### Required work
Looking at the records below, state how many lines include the string "more" and add nothing further.

^^^^

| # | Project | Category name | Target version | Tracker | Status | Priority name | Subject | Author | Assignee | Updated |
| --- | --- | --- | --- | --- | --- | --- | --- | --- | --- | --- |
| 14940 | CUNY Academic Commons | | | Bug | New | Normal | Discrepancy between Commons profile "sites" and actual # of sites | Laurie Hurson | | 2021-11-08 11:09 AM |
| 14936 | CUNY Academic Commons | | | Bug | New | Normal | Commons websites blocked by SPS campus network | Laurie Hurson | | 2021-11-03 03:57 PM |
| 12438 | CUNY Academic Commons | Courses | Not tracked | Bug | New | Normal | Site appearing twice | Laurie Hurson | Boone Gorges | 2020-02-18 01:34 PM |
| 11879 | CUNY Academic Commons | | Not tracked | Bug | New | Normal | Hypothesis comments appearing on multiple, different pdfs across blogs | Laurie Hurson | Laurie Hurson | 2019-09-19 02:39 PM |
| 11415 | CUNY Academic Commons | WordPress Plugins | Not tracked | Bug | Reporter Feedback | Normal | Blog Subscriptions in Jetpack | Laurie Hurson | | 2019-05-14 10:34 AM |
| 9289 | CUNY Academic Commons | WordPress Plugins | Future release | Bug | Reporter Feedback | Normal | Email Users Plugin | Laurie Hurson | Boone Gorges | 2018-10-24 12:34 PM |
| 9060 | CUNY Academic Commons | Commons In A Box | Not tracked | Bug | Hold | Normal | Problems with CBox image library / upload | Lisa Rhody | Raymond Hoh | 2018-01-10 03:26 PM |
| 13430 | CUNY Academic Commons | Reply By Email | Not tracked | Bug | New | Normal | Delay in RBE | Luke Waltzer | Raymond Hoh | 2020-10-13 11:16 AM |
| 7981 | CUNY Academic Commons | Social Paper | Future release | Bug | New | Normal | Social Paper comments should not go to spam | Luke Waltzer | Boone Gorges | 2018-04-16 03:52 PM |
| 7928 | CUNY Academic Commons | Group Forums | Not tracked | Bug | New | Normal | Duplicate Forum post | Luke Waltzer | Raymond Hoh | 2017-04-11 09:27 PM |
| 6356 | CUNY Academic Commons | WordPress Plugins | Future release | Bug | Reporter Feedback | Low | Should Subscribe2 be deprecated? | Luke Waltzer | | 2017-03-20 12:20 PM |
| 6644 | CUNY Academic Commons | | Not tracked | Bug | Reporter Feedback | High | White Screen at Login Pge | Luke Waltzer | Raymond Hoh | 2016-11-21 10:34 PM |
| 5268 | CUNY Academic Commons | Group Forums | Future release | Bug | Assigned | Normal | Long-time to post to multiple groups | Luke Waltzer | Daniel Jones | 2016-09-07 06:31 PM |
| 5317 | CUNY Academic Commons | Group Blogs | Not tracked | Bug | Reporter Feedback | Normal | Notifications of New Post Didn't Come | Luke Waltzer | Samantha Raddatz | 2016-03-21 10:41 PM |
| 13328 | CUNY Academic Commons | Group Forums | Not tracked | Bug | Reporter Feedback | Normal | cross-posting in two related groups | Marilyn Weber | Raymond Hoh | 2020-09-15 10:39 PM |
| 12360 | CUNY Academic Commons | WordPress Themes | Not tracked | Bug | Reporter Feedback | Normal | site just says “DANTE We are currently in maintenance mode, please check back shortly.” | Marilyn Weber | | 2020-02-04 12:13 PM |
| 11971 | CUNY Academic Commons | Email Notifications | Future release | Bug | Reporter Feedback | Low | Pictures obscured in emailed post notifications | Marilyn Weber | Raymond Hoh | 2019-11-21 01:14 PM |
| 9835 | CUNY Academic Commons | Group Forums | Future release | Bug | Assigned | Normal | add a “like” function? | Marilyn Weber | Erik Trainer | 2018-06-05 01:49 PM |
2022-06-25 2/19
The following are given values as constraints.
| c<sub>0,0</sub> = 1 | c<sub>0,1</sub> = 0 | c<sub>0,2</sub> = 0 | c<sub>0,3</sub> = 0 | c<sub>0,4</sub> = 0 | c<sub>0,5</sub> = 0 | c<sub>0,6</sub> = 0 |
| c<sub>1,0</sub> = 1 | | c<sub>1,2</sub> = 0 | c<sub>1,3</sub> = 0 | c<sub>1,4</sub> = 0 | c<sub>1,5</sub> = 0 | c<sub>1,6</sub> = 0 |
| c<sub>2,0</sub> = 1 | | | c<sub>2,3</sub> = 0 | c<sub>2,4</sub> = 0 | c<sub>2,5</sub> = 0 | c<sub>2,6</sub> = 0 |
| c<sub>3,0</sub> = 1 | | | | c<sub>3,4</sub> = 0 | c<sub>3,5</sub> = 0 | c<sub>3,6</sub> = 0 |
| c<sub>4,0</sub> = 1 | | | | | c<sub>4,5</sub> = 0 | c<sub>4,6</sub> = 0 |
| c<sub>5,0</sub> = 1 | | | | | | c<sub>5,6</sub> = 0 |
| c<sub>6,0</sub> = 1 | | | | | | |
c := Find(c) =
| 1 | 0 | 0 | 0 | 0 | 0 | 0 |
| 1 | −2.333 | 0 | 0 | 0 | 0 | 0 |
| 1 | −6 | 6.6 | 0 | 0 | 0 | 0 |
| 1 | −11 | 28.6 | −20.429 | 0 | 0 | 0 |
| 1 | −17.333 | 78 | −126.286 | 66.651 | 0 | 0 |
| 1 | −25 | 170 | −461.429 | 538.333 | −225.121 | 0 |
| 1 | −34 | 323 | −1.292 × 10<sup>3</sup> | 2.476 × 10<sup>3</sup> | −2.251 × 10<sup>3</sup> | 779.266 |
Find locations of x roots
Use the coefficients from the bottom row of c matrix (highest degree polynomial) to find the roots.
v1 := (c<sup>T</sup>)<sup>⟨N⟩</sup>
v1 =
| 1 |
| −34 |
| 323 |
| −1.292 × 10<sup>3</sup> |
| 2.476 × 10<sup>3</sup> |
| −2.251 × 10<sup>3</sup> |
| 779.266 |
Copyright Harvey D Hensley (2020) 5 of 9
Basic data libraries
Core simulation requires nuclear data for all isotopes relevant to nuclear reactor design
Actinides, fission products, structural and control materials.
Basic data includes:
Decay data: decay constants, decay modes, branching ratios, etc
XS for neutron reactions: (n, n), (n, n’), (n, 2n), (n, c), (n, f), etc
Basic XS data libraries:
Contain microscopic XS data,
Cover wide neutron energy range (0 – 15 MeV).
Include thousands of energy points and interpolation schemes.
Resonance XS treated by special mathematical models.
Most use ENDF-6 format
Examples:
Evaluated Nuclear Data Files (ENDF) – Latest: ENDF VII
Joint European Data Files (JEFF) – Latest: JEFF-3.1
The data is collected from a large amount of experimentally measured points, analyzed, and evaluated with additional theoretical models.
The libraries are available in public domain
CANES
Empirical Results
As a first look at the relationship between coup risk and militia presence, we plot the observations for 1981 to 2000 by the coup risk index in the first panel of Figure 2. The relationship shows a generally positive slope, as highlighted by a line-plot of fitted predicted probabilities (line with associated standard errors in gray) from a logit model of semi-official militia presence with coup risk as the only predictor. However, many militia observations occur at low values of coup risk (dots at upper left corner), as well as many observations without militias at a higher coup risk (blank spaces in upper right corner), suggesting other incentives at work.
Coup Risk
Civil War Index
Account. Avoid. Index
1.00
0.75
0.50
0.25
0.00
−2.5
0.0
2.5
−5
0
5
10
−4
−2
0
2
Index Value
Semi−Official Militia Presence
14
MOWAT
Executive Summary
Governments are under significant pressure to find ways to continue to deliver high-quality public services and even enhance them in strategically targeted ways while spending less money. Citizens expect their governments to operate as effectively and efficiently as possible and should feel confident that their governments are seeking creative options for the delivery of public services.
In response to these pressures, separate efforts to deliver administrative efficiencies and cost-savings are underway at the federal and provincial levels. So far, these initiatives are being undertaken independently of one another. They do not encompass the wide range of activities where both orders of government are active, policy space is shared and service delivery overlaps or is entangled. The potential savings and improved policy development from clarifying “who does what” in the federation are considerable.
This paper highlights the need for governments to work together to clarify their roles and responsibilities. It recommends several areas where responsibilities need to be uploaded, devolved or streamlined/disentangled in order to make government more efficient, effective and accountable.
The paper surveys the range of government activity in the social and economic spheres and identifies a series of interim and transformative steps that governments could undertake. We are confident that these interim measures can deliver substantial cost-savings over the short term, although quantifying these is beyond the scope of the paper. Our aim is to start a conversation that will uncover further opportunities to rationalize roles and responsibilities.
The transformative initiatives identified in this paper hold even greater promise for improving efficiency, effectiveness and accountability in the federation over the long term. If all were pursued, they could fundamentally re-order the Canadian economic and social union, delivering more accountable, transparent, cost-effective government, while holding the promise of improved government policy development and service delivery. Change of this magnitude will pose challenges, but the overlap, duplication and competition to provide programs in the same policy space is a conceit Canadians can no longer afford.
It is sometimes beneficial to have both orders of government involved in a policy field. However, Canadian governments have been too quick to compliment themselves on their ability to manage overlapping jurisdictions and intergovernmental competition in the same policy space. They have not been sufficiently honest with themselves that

^^^^

### Written response
2